滅亡4
ドルの合図とともに放たれた矢の数は数十本。本来ならタウラス公国の船は串刺しになる筈だった。
しかし、突如海面が盛り上がり海水で出来た壁が出現する。矢は全てこれに阻まれ貫通する事無く役目を終えた壁と共に海に沈んでいった。
あまりの出来事にレオル帝国軍が動揺する中、ドルだけは冷静に状況を分析していた。
「……成程、敵が攻めてきた理由はこういった事もあったのだな。おい!」
「……は、はっ!」
「各船に連絡!中央と右翼は海側に広がりつつバリスタを打ち込め!半包囲するように動かせ!」
「はっ!」
ドルの指示は手旗信号を用いて各船に伝えられた。急な動きを可能にするために非常用の風魔石すら用いて風を帆に流して素早く行動する。その間にもバリスタによる攻撃は続いておりタウラス公国は船団はゆっくりとした動きながらも向かってくる矢は海の壁によってのみ込まれて届かなかった。しかし、あくまでそれは一方向のみに展開されておりドルの指示通りに反包囲が完成すれば船に攻撃が届く可能性があった。
そしてそれは直ぐに完了した。
「提督!反包囲が完了しました!」
「うむ!攻撃開始!」
再び一斉射撃が開始された。壁は正面のみに展開され横と斜め側から放たれる矢を防ぐことは出来ていなかった。

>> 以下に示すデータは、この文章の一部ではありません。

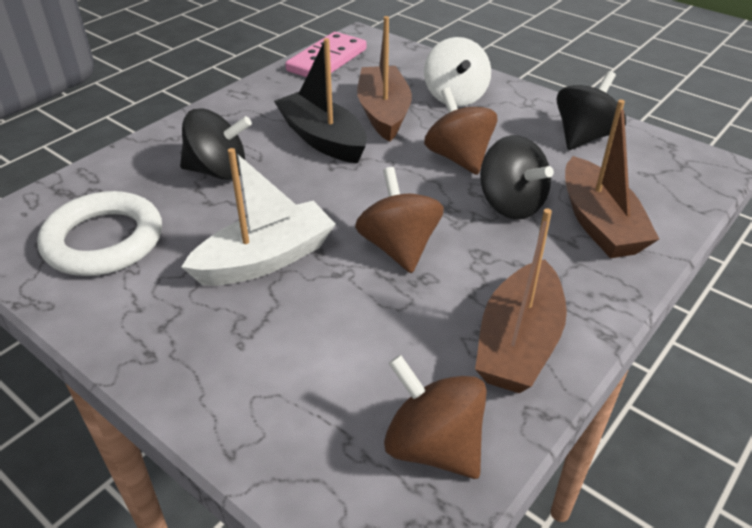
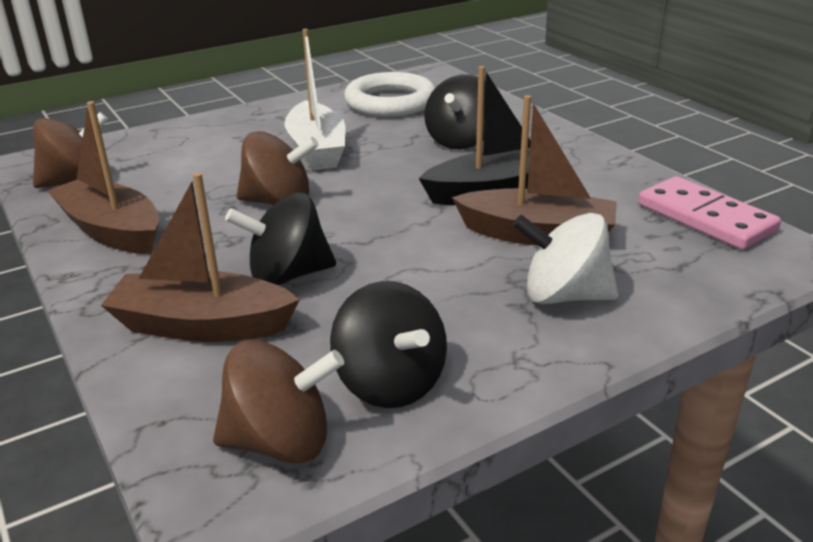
camera: 110 degrees right, 10 degrees down
brown spinning top [424,88,497,175] -> brown spinning top moved to [213,340,344,464]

通る!誰もがそう思った時だった。敵の中央の船、指揮官クラスが乗船すると思われる船から大量の炎の球体が生み出されると一つとして外すことなく矢に当たった。炎に焼かれた矢は鉄の部分さえも溶かし全て海面に落ちて行った。
「やはり攻撃は通らないか……」
ドルは最悪の想定が当たってしまった事に表情を歪める。レオル帝国の海軍はバリスタによる遠距離攻撃の後に白兵戦を行うのが一般的であるがバリスタにより大なり小なり損害を与えた状態が前提の為この状況で白兵戦を仕掛けるのは危険と予想していた。
しかし、そうしなければこちらが負けてしまうと考えたドルは白兵戦の指示を出そうとした時だった。お返しとばかりに炎の球体が山なりの軌道を描き全ての船に向かって降って来る。その数は一つの船に付き5つ。計400近い炎の雨であった。
真っ赤を通り越して黄色い炎の球体を見て顔を青ざめるドル。彼は必死に叫ぶ。
「か、回避ぃぃぃぃぃぁぁぁぁぁっっ!!!!」
ドルの叫び声と船に着弾するのはほぼ同時でありドルは焼けるどころか解けるような痛みを感じ最後には絶叫へと変わっていた。
ドルと同じ光景が全てのレオル帝国の船で起こる。炎は船の内部すら焼き組み立てられた船をばらばらにしながら焼いていく。
炎が収まった時、そこには灰と化したがれきや血肉が浮かぶのみであった。